I was just wondering what the others are doing. Specifically, how often do you feed your coral? What do you feed? How do you feed, target or broadcast?

Thanks!!!
 
You should check out the latest issue of CORAL magazine. Some great articles on coral feeding.

I keep non-photosynthetic corals, so I feed almost continuously by the broadcast method. All types of zooplankton, powder, liquid and frozen.
 
You might want to narrow your question some. sps, lps, softies & nps all have at least some different needs, some greatly different. What type coral are you thinking of keeping?
 
Thanks for the replies. I have a mixed tank of sps, lps, softies. There is one sps, a stylo, that seems to be doing so-so, and is the one that prompted me to ask the question. I have frozen mysis, bottled zooplankton, a frozen product simply called Coral Food, and Cyclp-eze.

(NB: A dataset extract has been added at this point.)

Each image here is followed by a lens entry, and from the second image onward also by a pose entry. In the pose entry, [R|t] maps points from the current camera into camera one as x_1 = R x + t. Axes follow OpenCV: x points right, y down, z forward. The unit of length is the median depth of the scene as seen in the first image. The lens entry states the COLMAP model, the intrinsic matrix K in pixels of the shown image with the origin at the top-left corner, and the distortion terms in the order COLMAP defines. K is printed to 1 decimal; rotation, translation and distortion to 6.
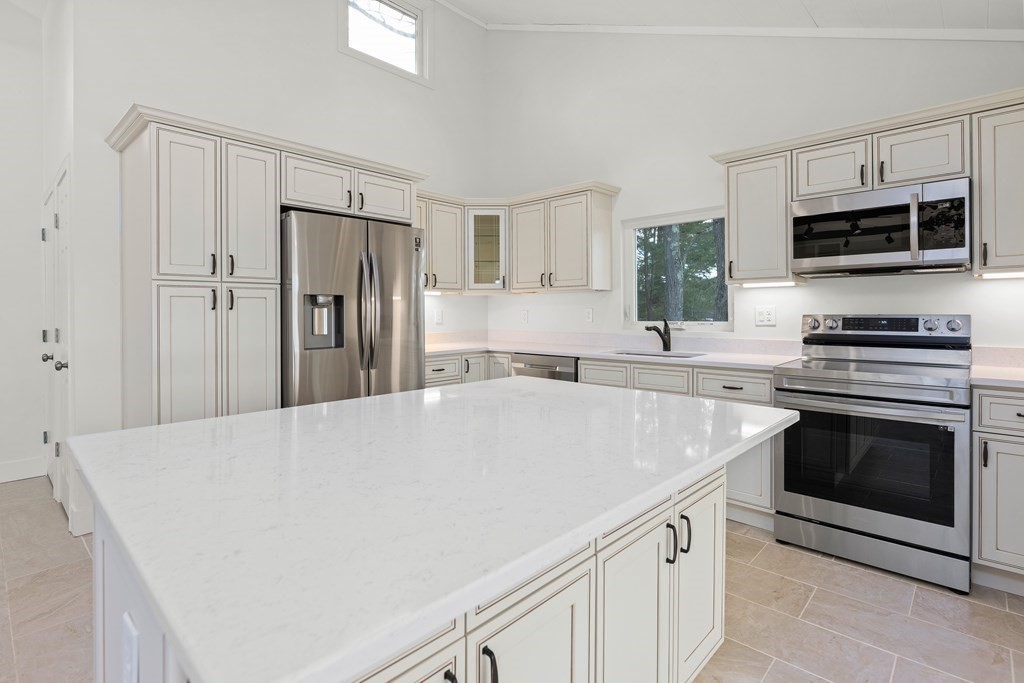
lens RADIAL K [[500.5, 0, 520.9], [0, 500.5, 318.9], [0, 0, 1]] dist [0.000384, 0.000035]
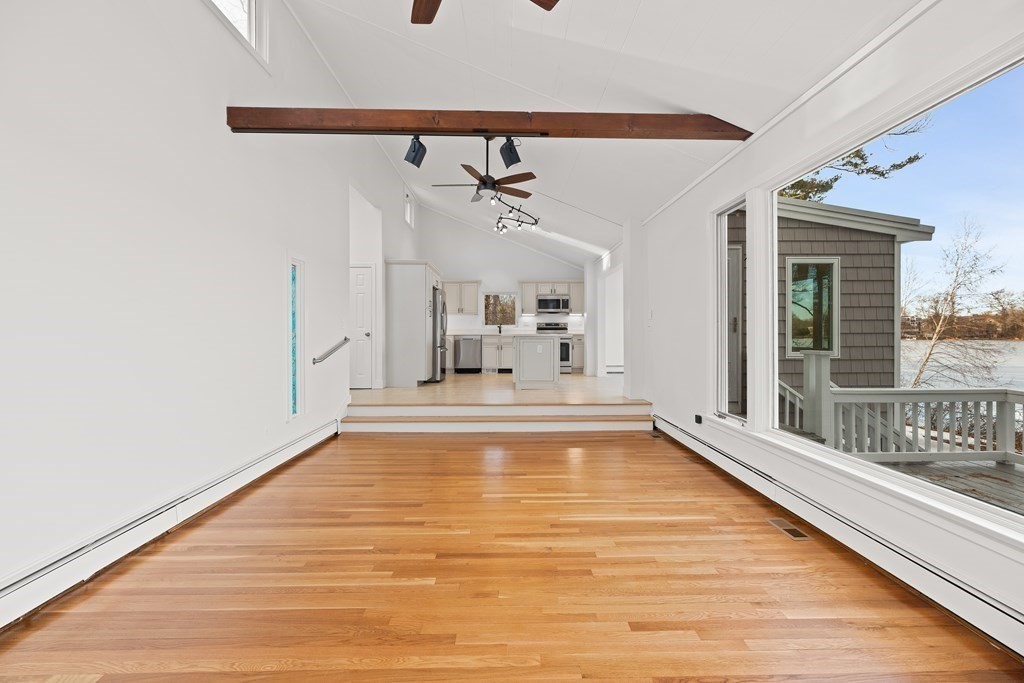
lens RADIAL K [[418.7, 0, 511.6], [0, 418.7, 336.2], [0, 0, 1]] dist [-0.000073, -0.000103]
pose [[0.728455, -0.007978, 0.685047, -1.900189], [0.006926, 0.999967, 0.004280, 0.086205], [-0.685058, 0.001627, 0.728487, -1.319096]]
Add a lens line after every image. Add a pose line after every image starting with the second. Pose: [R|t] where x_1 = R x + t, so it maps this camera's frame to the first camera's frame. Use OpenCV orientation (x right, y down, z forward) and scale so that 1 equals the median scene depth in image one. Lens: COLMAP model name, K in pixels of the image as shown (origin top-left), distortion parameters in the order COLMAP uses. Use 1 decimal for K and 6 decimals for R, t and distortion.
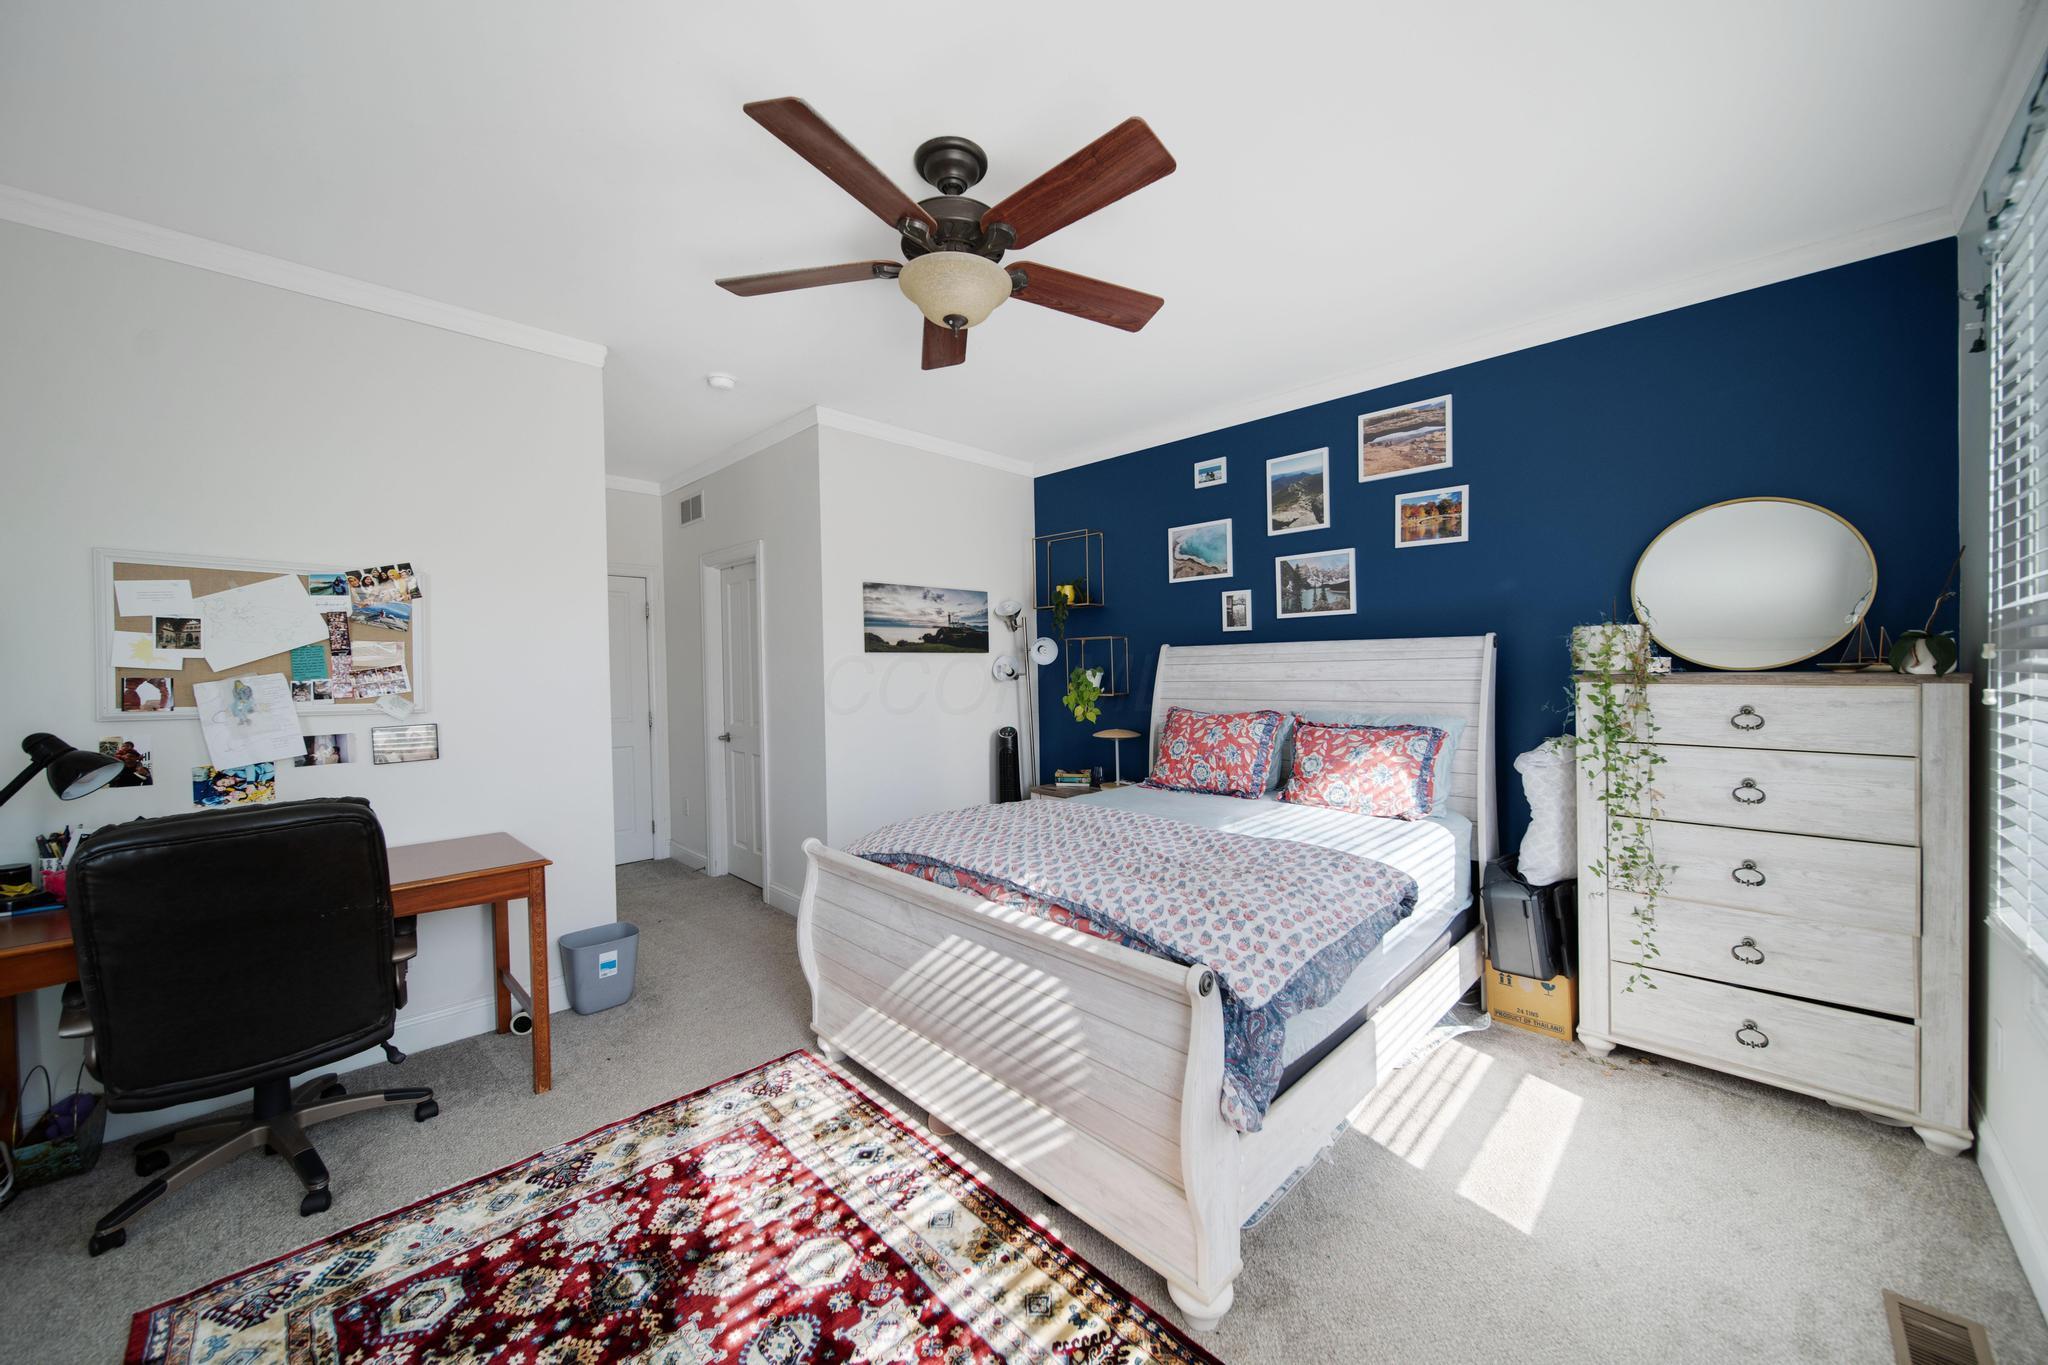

I also have a 20 gal refugium I've seeded twice with pods, along with my DT. I've read a lot on the subject, and I guess I am now more interested in what people are actually doing rather than the theories.
 
I've got a mixed reef, though it's mostly LPS. I target feed brine and mysis a couple of times a week (more often when schedule permits, especially to the smaller colonies that I want to grow out faster).

I've used Kent Phytoplex and Kent Microvert before, but the stuff makes my skimmer go nuts, so I use it sparingly (maybe once a month, I turn my skimmer off for 12-24 hours).
 
i just feed rods food, i use to feed like 20 different things to my tank so that everyone got something to eat, not anymore just one thing feeds all
 
There are as many different ways of doing this & opinions as there are people doing it. LPS are pretty easy, they can eat the larger foods like the cyclop-eeze, mysis & coral foods, best to spot feed at night. It's my understanding SPS get most of their nutrition from photosynthesis (exactly what % is up for debate) & smaller foods, fish poo, bacteria etc. Some say they don't feed them at all, just feed fish well & have good light, then there is the other end, things like the zeo system (I use Pohl's extra & sponge power) that strip the tank bare & put back exactly what you want. But if you just have a few or one SPS I would go with the feed fish well & have a good light. Mostly if you have a heathy well balanced tank with steady good water quality you will not have have to feed a lot to have happy corals. Every thing of mine seems to like Reef Nutrition oyster feast.

Just one more opinion.
 
i have a chum that i made consisting of mysis, squid, silversides, and some other stuff all minced up and frozen into bags. i just use a spoon and clip off a chunk and thaw it in a dixie cup. i turn the canister off, and lower the level in the skimmer and dump it in :D
 
Thanks again for the replies, all. I was kinda going nuts/confused with all the theories, so it's nice to actually see what is practiced in the real world.
 
Is your reef anorexic?

Is your reef anorexic?

For anyone who's interested, here's a free link to Ron Shimek's article, Is Your Reef Anorexic, in the November/December CORAL:

Coral Feeding Article

Tim Wijgerde talks about the phenomenal appetites of several SPS coral species and compares the growth rates of SPS corals being fed or just kept under light in the same issue.